Analyzing Programs in the Era of Software 2.0

Xin Zhang
Talk Series: 
02.27.2020 11:00 to 12:00

IRB 4105

With the software industry experiencing a major shift to machine learning, the programming systems community is facing both opportunities and challenges. On one hand, advances in machine learning provide new toolkits to build better programming systems to ensure software quality. On the other hand, as machine learning programs are increasingly being used in critical applications, it is now paramount to ensure their quality as well. In this talk, I will describe a set of new analysis techniques that address these opportunities and challenges.First, I will talk about a data-driven framework for improving program analyses. It enables both online and offline learning by incorporating probabilities in the representation, which is conventionally only logical. While the logical part still encodes the expert knowledge from the analysis designer and ensures correctness, the probabilistic part now offers new abilities to handle uncertainties. Our approach reduces the number of false positives by 70% for foundational program analyses like datarace detection and pointer analysis.
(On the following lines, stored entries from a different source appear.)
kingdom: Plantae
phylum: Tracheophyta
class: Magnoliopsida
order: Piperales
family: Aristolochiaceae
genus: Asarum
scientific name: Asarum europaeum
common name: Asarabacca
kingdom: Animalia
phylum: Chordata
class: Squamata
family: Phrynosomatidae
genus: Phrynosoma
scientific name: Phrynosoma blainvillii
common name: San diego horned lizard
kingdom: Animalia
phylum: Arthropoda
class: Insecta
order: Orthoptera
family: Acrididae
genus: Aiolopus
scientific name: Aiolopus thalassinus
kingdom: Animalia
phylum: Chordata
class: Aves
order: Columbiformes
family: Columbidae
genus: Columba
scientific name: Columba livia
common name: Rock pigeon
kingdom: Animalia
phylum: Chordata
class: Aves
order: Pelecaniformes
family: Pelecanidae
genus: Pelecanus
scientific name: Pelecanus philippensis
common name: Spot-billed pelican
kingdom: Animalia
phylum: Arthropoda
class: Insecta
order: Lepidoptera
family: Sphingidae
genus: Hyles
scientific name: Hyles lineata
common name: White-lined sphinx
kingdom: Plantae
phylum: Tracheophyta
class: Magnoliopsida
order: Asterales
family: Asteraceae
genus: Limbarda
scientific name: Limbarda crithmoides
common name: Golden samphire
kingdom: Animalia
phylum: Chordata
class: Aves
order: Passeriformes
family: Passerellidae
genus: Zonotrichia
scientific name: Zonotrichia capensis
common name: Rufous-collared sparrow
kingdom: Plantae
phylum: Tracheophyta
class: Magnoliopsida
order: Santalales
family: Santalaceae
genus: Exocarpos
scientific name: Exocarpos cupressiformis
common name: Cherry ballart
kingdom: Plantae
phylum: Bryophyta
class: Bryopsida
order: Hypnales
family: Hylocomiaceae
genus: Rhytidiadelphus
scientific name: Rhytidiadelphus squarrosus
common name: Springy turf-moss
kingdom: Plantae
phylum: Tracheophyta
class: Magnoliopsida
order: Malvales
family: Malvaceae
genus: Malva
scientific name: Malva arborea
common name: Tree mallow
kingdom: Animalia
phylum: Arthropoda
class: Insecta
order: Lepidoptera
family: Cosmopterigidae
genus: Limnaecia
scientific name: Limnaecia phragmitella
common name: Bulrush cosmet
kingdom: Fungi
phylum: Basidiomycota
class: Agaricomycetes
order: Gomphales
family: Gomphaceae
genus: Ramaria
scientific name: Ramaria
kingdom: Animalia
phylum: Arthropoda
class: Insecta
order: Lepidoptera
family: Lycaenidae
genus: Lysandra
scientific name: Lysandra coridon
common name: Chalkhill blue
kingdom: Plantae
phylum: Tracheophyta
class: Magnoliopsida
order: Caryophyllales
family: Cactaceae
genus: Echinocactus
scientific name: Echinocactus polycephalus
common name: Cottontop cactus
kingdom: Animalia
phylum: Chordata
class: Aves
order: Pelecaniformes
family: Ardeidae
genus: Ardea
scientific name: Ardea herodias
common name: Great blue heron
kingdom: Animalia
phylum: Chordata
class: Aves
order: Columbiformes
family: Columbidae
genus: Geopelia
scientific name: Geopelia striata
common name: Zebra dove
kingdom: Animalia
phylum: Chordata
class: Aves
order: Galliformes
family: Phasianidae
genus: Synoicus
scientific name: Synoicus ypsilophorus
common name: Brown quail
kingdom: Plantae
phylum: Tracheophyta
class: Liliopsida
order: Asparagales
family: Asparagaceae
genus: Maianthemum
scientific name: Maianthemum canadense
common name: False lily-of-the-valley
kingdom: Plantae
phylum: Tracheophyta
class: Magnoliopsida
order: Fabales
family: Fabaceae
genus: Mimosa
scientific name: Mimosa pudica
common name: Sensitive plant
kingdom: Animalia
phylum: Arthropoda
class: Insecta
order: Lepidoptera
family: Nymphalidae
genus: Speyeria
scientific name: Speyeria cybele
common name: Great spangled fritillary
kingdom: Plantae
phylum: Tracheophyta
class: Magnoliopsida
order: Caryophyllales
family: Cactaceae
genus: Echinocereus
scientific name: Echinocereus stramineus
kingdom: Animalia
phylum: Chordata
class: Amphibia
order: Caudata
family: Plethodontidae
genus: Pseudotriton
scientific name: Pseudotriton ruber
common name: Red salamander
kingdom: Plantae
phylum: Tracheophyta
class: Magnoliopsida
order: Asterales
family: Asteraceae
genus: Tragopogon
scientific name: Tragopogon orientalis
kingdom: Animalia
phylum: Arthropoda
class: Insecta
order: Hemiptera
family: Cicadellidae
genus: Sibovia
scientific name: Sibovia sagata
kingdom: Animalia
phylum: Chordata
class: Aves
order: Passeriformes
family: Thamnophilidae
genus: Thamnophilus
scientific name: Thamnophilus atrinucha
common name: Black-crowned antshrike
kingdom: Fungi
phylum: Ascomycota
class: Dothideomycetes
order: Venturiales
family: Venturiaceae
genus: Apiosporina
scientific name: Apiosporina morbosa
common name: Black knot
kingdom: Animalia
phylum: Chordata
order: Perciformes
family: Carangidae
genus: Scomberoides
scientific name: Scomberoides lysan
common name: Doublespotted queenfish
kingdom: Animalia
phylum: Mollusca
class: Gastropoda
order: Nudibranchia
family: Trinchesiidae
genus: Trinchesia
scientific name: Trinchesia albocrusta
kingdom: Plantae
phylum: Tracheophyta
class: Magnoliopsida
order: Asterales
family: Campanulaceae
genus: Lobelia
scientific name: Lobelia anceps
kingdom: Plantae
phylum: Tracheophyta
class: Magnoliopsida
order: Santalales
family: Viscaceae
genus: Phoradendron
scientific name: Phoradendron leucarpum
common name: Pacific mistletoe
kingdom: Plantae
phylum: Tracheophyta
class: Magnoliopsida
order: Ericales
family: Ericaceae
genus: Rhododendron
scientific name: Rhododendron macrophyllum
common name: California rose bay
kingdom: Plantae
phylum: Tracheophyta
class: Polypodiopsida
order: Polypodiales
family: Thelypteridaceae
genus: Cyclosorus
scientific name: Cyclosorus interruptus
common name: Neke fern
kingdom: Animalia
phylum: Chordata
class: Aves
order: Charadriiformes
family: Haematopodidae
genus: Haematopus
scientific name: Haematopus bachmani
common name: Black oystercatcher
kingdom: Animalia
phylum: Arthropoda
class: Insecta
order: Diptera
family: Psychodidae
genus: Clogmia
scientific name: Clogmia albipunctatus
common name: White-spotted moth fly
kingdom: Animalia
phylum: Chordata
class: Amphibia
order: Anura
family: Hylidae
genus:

In addition, our inference engine can solve problems containing up to 10^30 clauses from various domains including program analysis, statistical AI, and Big Data analytics. While existing program analyses work well with conventional programs, they cannot be applied to analyzing novel properties that arise in machine learning. To address this challenge, we have developed program analyses for emerging properties such as interpretability and fairness. Our interpretability analysis is the first that uses corrections as actionable feedback to judgments made by a neural network. And our fairness analysis can scale to models that are more than five orders of magnitude larger than the largest previously-verified model. To enable building machine learning programs that satisfy these properties by construction, we have also developed a probabilistic programming language that supports distributional inference and causal inference.